Zu Erinnerung: Die Faktorenanalyse deckte drei Hauptkomponenten auf, die insgesamt 60,2 % der Varianz des Fragebogens aufklären. Die erste Komponente involvierte Fragen, die rein körperlich bezogene Zeithorizonte erfaßten. Die zweite Komponente umfaßte Fragen zur zukünftigen Einbindung neuer Aktivitäten und Exploration. Auf der dritten Komponente luden Fragen zu leistungsorientierten Perspektiven (siehe Blog Oktober 2012 für detailliertere Beschreibungen der Hauptkomponenten).

In diesem Blog berichte ich über Analysen, die untersuchen, inwieweit die unterschiedliche Ausprägung der Gesundheitsperspektiven der drei Hauptkomponenten, die durch die Faktorenanalyse aufgedeckt wurden, mit der kortikalen Dicke vordefinierter Hirnregionen, in Zusammenhang stehen. Hier richtete ich meinen Fokus auf Hirnregionen, die Komponenten des episodischen Gedächtnisnetzwerkes sind und demzufolge funktionell mit Zukunftsdenken assoziiert werden.

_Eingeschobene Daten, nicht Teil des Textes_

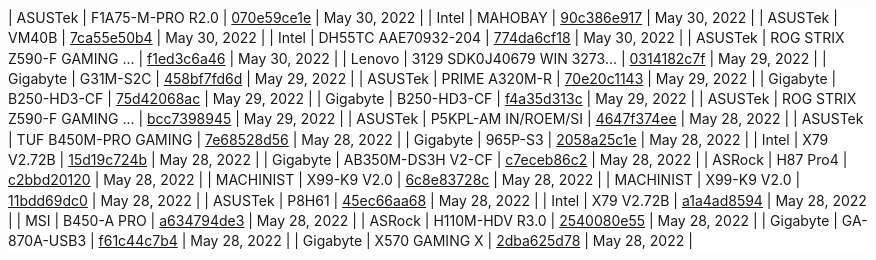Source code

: | ASUSTek       | F1A75-M-PRO R2.0            | [070e59ce1e](https://linux-hardware.org/?probe=070e59ce1e) | May 30, 2022 |
| Intel         | MAHOBAY                     | [90c386e917](https://linux-hardware.org/?probe=90c386e917) | May 30, 2022 |
| ASUSTek       | VM40B                       | [7ca55e50b4](https://linux-hardware.org/?probe=7ca55e50b4) | May 30, 2022 |
| Intel         | DH55TC AAE70932-204         | [774da6cf18](https://linux-hardware.org/?probe=774da6cf18) | May 30, 2022 |
| ASUSTek       | ROG STRIX Z590-F GAMING ... | [f1ed3c6a46](https://linux-hardware.org/?probe=f1ed3c6a46) | May 30, 2022 |
| Lenovo        | 3129 SDK0J40679 WIN 3273... | [0314182c7f](https://linux-hardware.org/?probe=0314182c7f) | May 29, 2022 |
| Gigabyte      | G31M-S2C                    | [458bf7fd6d](https://linux-hardware.org/?probe=458bf7fd6d) | May 29, 2022 |
| ASUSTek       | PRIME A320M-R               | [70e20c1143](https://linux-hardware.org/?probe=70e20c1143) | May 29, 2022 |
| Gigabyte      | B250-HD3-CF                 | [75d42068ac](https://linux-hardware.org/?probe=75d42068ac) | May 29, 2022 |
| Gigabyte      | B250-HD3-CF                 | [f4a35d313c](https://linux-hardware.org/?probe=f4a35d313c) | May 29, 2022 |
| ASUSTek       | ROG STRIX Z590-F GAMING ... | [bcc7398945](https://linux-hardware.org/?probe=bcc7398945) | May 29, 2022 |
| ASUSTek       | P5KPL-AM IN/ROEM/SI         | [4647f374ee](https://linux-hardware.org/?probe=4647f374ee) | May 28, 2022 |
| ASUSTek       | TUF B450M-PRO GAMING        | [7e68528d56](https://linux-hardware.org/?probe=7e68528d56) | May 28, 2022 |
| Gigabyte      | 965P-S3                     | [2058a25c1e](https://linux-hardware.org/?probe=2058a25c1e) | May 28, 2022 |
| Intel         | X79 V2.72B                  | [15d19c724b](https://linux-hardware.org/?probe=15d19c724b) | May 28, 2022 |
| Gigabyte      | AB350M-DS3H V2-CF           | [c7eceb86c2](https://linux-hardware.org/?probe=c7eceb86c2) | May 28, 2022 |
| ASRock        | H87 Pro4                    | [c2bbd20120](https://linux-hardware.org/?probe=c2bbd20120) | May 28, 2022 |
| MACHINIST     | X99-K9 V2.0                 | [6c8e83728c](https://linux-hardware.org/?probe=6c8e83728c) | May 28, 2022 |
| MACHINIST     | X99-K9 V2.0                 | [11bdd69dc0](https://linux-hardware.org/?probe=11bdd69dc0) | May 28, 2022 |
| ASUSTek       | P8H61                       | [45ec66aa68](https://linux-hardware.org/?probe=45ec66aa68) | May 28, 2022 |
| Intel         | X79 V2.72B                  | [a1a4ad8594](https://linux-hardware.org/?probe=a1a4ad8594) | May 28, 2022 |
| MSI           | B450-A PRO                  | [a634794de3](https://linux-hardware.org/?probe=a634794de3) | May 28, 2022 |
| ASRock        | H110M-HDV R3.0              | [2540080e55](https://linux-hardware.org/?probe=2540080e55) | May 28, 2022 |
| Gigabyte      | GA-870A-USB3                | [f61c44c7b4](https://linux-hardware.org/?probe=f61c44c7b4) | May 28, 2022 |
| Gigabyte      | X570 GAMING X               | [2dba625d78](https://linux-hardware.org/?probe=2dba625d78) | May 28, 2022 |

In den ersten Analysen beziehe ich mich wieder zuerst auf das größere Sample, um mögliche statistische Zusammenhänge auf Grund der höheren Probandenanzahl besser zu detektieren (Abbildung 1). Die Volumen der grauen Substanz wurden mit Hilfe des Programmes FreeSurfer (http://surfer.nmr.mgh.harvard.edu/) automatisch aus den nativen Karten extrahiert.

Abbildung1: Beschreibung der Datensätze, die für Validitäts- und Hirnstrukturanalysen genutzt wurden

Gibt es einen Zusammenhäng zwischen Komponenten der Gesundheitsperspektiven und struktureller Integrität von Hirnarealen, die funktionell mit Zukunftsdenken assoziiert werden?
In den Analysen nutzte ich die aus der Faktorenanalyse gewonnenen Subskalen des SHH Fragebogens (siehe Blog Oktober 2012).

Variablen:

Ich nutze die ermittelten Subkomponenten, die in der Faktorenanalyse extrahiert wurden. In den nachfolgenden Analysen konzentriere ich mich auf die ersten 3 Hauptkomponenten, da diese die größte Varianz erklären:

  • SHH1- körperlicher Gesundheitshorizont (Mittelwerte der Items 8-16)
  • SHH2- neuheitsbezogener Gesundheitshorizont (Mittelwerte der Items 23 a-j)
  • SHH3 – gesundheitsbezogene Arbeitsperspektive (Mittelwerte der Items 19a-e)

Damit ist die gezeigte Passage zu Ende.